The financial services industry is facing another year of uncertainty but there will be opportunities for it to become the master of its own destiny, Mike Taylor writes.
2016 has proven to be another year of moderate progress mixed with uncertainty for the Australian financial services an industry.
Because of the outcome of the Federal Election — the Government's waifer-thin majority in the House of Representatives and its lack of a majority in the Senate — the development and implementation of financial services policy has become even more of a guessing game than it was in the previous Parliament.
The only certainty for financial planners stems from the largely bi-partisan support for increasing educational and professional standards. By comparison, significant question marks continue to hang over a range of other issues including superannuation and, to some degree, the legislation underpinning the Life Insurance Framework (LIF).
For the time being, at least, the clamour for a Royal Commission into the financial services industry appears to have died down but that relative silence will only last until the next "scandal" involving a bank, an insurer, a superannuation fund or a dealer group. Indeed, the one certainty for the industry as it moves into 2017 is that it still represents a ready-made target for negative media stories.
It is in these circumstances that those urging the industry to speak with one voice are correct. The major groups representing the financial planning industry would do well to carefully avoid the appearance of division and disunity and instead coalesce around the policy issues that matter most to planners.

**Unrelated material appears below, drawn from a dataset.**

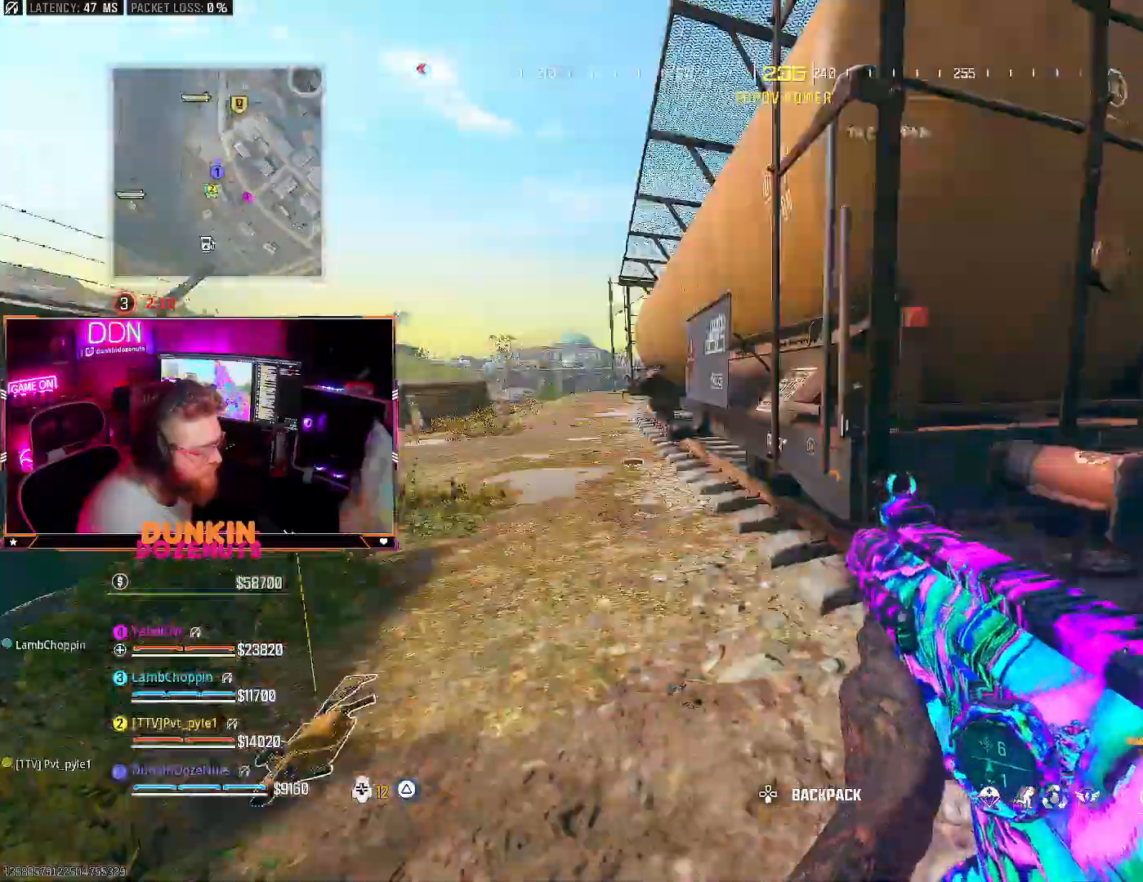
{"dt_ms": 500, "buttons": ["SQUARE"], "left_stick": "left", "right_stick": "center", "events": [[17, "right_stick", "center"], [300, "SQUARE", "down"], [317, "left_stick", "left"], [417, "SQUARE", "up"], [467, "SQUARE", "down"]]}
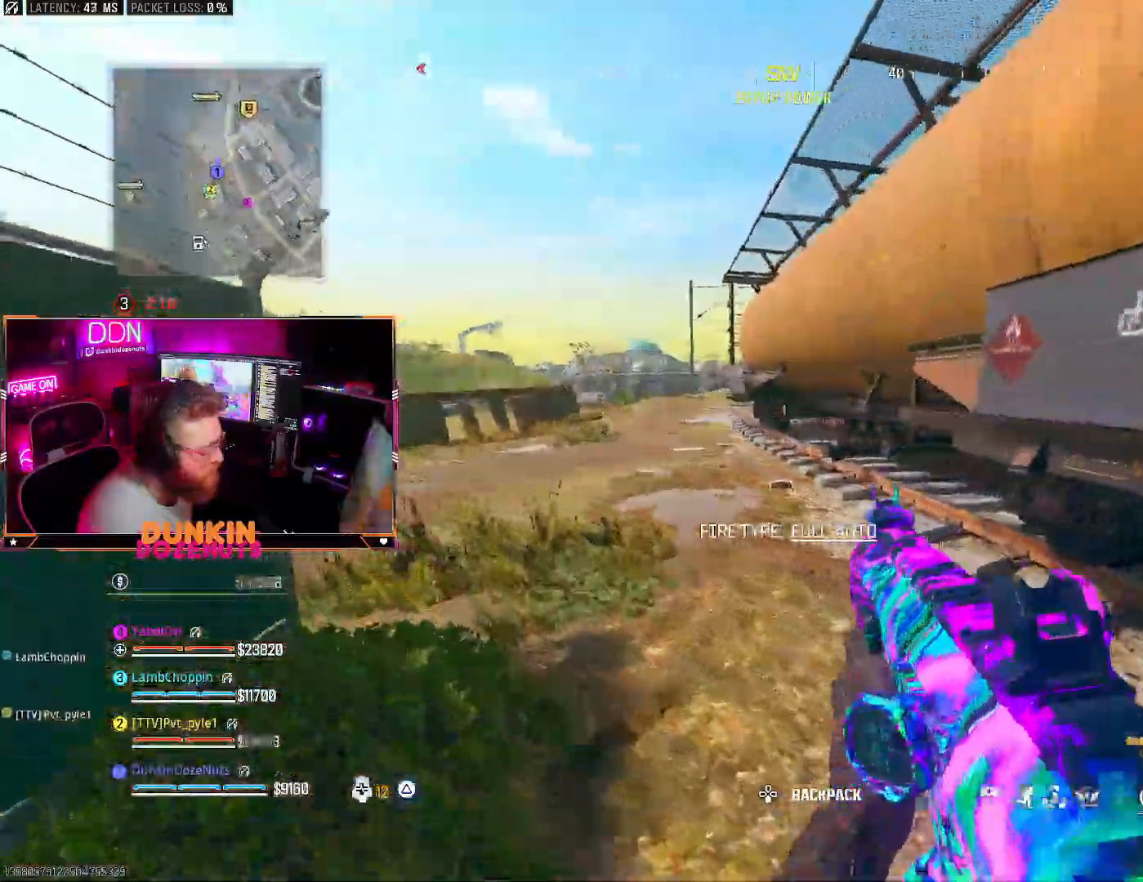
{"dt_ms": 500, "buttons": [], "left_stick": "up", "right_stick": "left", "events": [[33, "left_stick", "up-left"], [67, "SQUARE", "up"], [133, "left_stick", "up"], [250, "right_stick", "left"]]}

There are already signs of the major superannuation groups coalescing around key policy issues, with the Financial Services Council (FSC) reaching out to the industry funds groups and others to form the insurance industry working group and, continuing disagreements around issues such as default funds aside, more cooperation around key policy issues is likely.
Moving forward, it is clear from the Government's legislative and regulatory proposals around the educational and professional standards that organisations such as the Financial Planning Association (FPA) and the Association of Financial Advisers (AFA) will need to substantially change the nature of their relationships with their members.
In circumstances where the professional associations will be expected to act as the disciplinary arms of the new Professional Standards Body, they will need to have in place the disciplinary structures necessary to deal with recalcitrant members and a willingness to use those structures.
Some would say this is precisely what is needed to make financial planning a fully-fledged profession, but experience in other fields including medicine and the law suggests that structures can only offer limited success if underlying culture cannot be fundamentally changed.
The message from the Government throughout the year has been clear — it is prepared to allow the financial services industry to find its own solutions such as those developed via the LIF and those now being pursued via the superannuation industry's insurance working group, but failure to do so will give rise to Government intervention.
It is in the nature of minority Governments or those with waifer-thin majorities that they focus on the primary Budget and electoral issues first, and deal with other matters later. Objectively, financial services policy is a second-rank issue for the Turnbull Government but one that it cannot afford to ignore.
In those circumstances, the financial services industry will need to be fully focused on achieving its key agenda items in 2017 or face the risk of having to endure another round of unsatisfactory outcomes.
This is the last print edition of Money Management for 2016. We wish all our readers a Merry Christmas and a safe and prosperous 2017. Our first print edition will return in February, 2017.